Brian Leiter on Freud Again

I foolishly managed to once again entangle myself in a debate with Brian Leiter. There is at least one good reason not to try to engage in a reasoned blog debate with Leiter, which is that he doesn’t believe in it:

I am sometimes presented with the following criticism: “Your rhetorical style won’t persuade anyone who doesn’t already agree with you.” That is no doubt true, but, as we’ve just remarked, it is quite rare to persuade anyone by a careful, reasoned argument–indeed, so rare, that I don’t see it as worth the effort to try to do so on a blog….

Nevertheless, since I started it, I suppose I should respond. (And at least I got a laugh out of being called an ideologue by the to-the-left-of-Noam-Chomsky Brian Leiter.)

The issue at controversy is my original claim in a brief comment to this blog post on the pseudo-scientific nature of Marxism, that Freud’s “work (or at least the vast majority of it) can’t stand up to the scientific method,” to which Leiter responded that my claim is “wholly false.”

It’s rather well-established that Freud’s work generally didn’t follow the scientific method, e.g., Freud did not reach his conclusions via testing, replication, and other indicia of scientific inquiry. Moreover, Freud’s followers for decades argued that his work shouldn’t be subject to empirical testing. One could argue that Freud’s theories were still better than ones preceded it (though my understanding is that the triumph of Freudian theory extinguished some other promising lines of research), but the hostility of Freudians to scientific methodologies then retarded further progress in psychiatry for decades.

Leiter instead argues that some of Freud’s “theory of the mind” has recently been empirically validated by OTHERS who did use the scientific method. If all Leiter is arguing that not everything Freud wrote turned out to be false, he won’t get any argument from me [though that’s not the same as showing the most, or even much, of Freud’s work has been empirically validated. On reflection, any such debate would involve some difficult definitional boundaries: what level of generality are we talking about (e.g., who would dispute that the pursuit of sex is a important motivating factor in human affairs?); how much weight do you give to different aspects of Freud’s work to define “much”?; What if a particular conclusion was correct, but the rationale was wrong? The one article Leiter cites in support of the scientific validity of Freudian theory actually acknowledges, in the abstract no less, that while modern Freudians build on Freud’s genuine insights, Freud’s “version of psychodynamic theory” is “archaic,” and that most Freudian clinicians consider it “obsolete”.]

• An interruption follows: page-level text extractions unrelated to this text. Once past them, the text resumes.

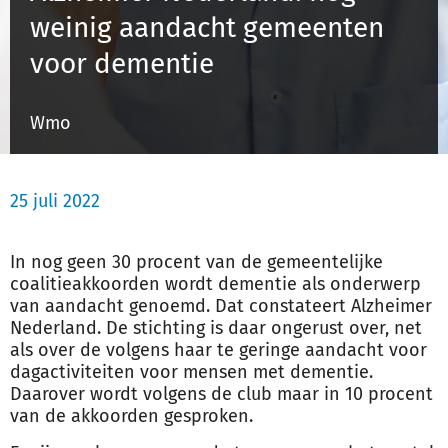
weinig aandacht gemeenten
voor dementie
Inloggen
Wmo
Registreren
25 juli 2022
In nog geen 30 procent van de gemeentelijke
coalitieakkoorden wordt dementie als onderwerp
van aandacht genoemd. Dat constateert Alzheimer
Nederland. De stichting is daar ongerust over, net
als over de volgens haar te geringe aandacht voor
dagactiviteiten voor mensen met dementie.
Daarover wordt volgens de club maar in 10 procent
van de akkoorden gesproken.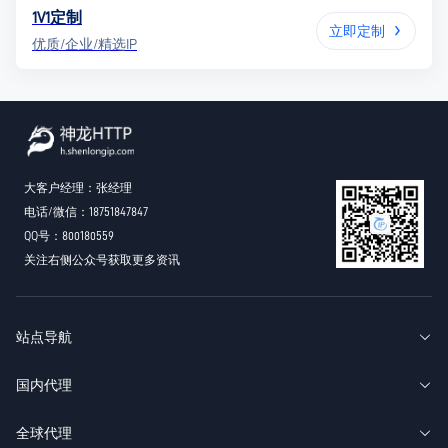
1V1定制
立即定制
优质/企业/精选IP
大客户经理：张经理
电话/微信：18751847847
QQ号：800180559
关注右侧公众号获取更多资讯
站点导航
国内代理
全球代理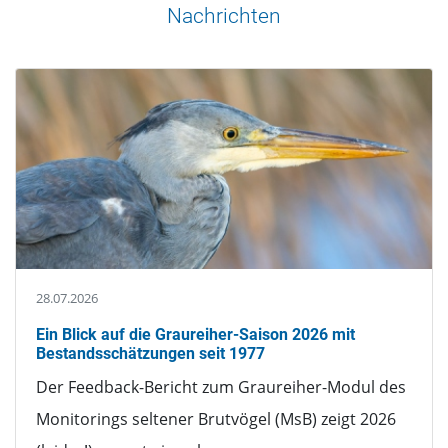
Nachrichten
28.07.2026
Ein Blick auf die Graureiher-Saison 2026 mit
Bestandsschätzungen seit 1977
Der Feedback-Bericht zum Graureiher-Modul des
Monitorings seltener Brutvögel (MsB) zeigt 2026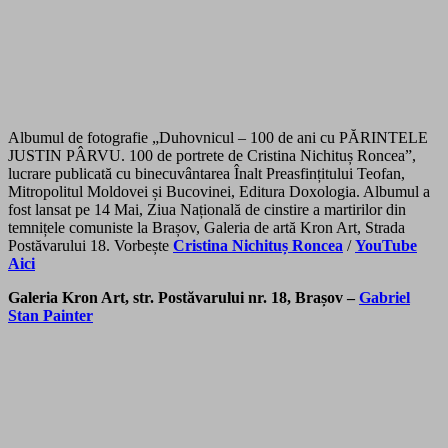
Albumul de fotografie „Duhovnicul – 100 de ani cu PĂRINTELE
JUSTIN PÂRVU. 100 de portrete de Cristina Nichituș Roncea”,
lucrare publicată cu binecuvântarea Înalt Preasfințitului Teofan,
Mitropolitul Moldovei și Bucovinei, Editura Doxologia. Albumul a
fost lansat pe 14 Mai, Ziua Națională de cinstire a martirilor din
temnițele comuniste la Brașov, Galeria de artă Kron Art, Strada
Postăvarului 18. Vorbește
Cristina Nichituș Roncea
/
YouTube
Aici
Galeria Kron Art, str. Postăvarului nr. 18, Brașov –
Gabriel
Stan Painter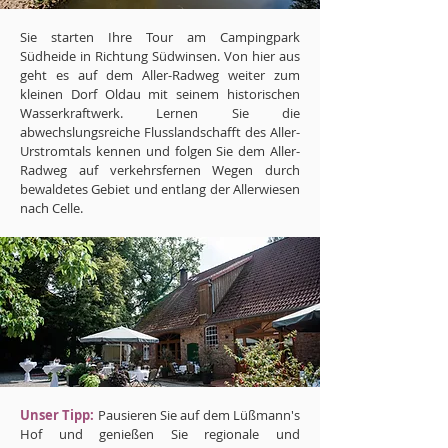
Sie starten Ihre Tour am Campingpark
Südheide in Richtung Südwinsen. Von hier aus
geht es auf dem Aller-Radweg weiter zum
kleinen Dorf Oldau mit seinem historischen
Wasserkraftwerk. Lernen Sie die
abwechslungsreiche Flusslandschafft des Aller-
Urstromtals kennen und folgen Sie dem Aller-
Radweg auf verkehrsfernen Wegen durch
bewaldetes Gebiet und entlang der Allerwiesen
nach Celle.
Unser Tipp:
Pausieren Sie auf dem Lüßmann's
Hof und genießen Sie regionale und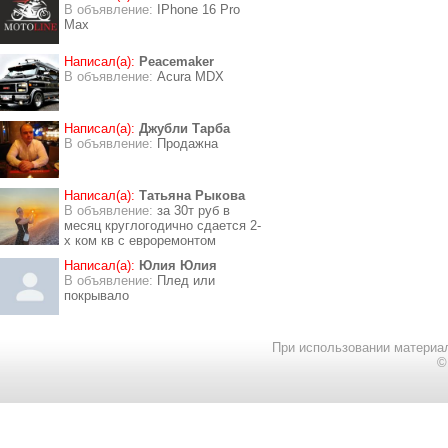
В объявление:
IPhone 16 Pro
Max
Написал(а):
Peacemaker
В объявление:
Acura MDX
Написал(а):
Джубли Тарба
В объявление:
Продажна
Написал(а):
Татьяна Рыкова
В объявление:
за 30т руб в
месяц круглогодично сдается 2-
х ком кв с евроремонтом
Написал(а):
Юлия Юлия
В объявление:
Плед или
покрывало
При использовании материал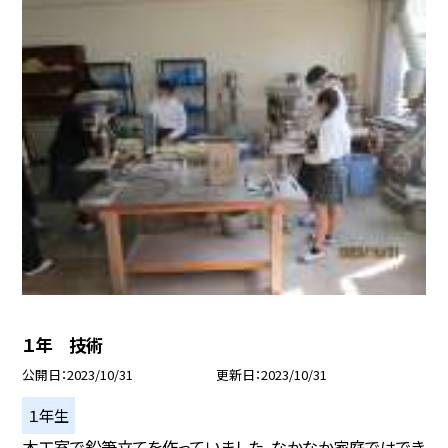
１年 技術
公開日
2023/10/31
更新日
2023/10/31
１年生
木工室で鉛筆立てを作っていました。なかなか家庭ではでき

But if Leiter is arguing that Freud’s work was itself scientific that’s another story. There’s no contradiction between having great insights into human nature–great philosophers, authors, religious thinkers, etc., have had them–and not following, or purporting to follow, the scientific method.

For some bizarre and unexplained reason, Leiter seems to think that my beef with Freud is ideological, as if acknowledging what he calls the “scientific status” of Freud’s theories would somehow conflict with my belief in … what exactly? Perhaps he should instead note that I’ve been writing about junk science–left, right, and (mostly) otherwise–for over twenty years.

One might also give some thought to the many homosexuals, schizophrenics, victims of sexual abuse, and others who sought counsel from Freudian analysts, only to be fed nonsense about their mothers, accused of fantasizing, and so on. Leiter hasn’t acknowledged this, but perhaps he could withhold some of his vitriol from me, and spare some sympathy for these victims of pseudo-science–assuming, of course, that he agrees that they were such.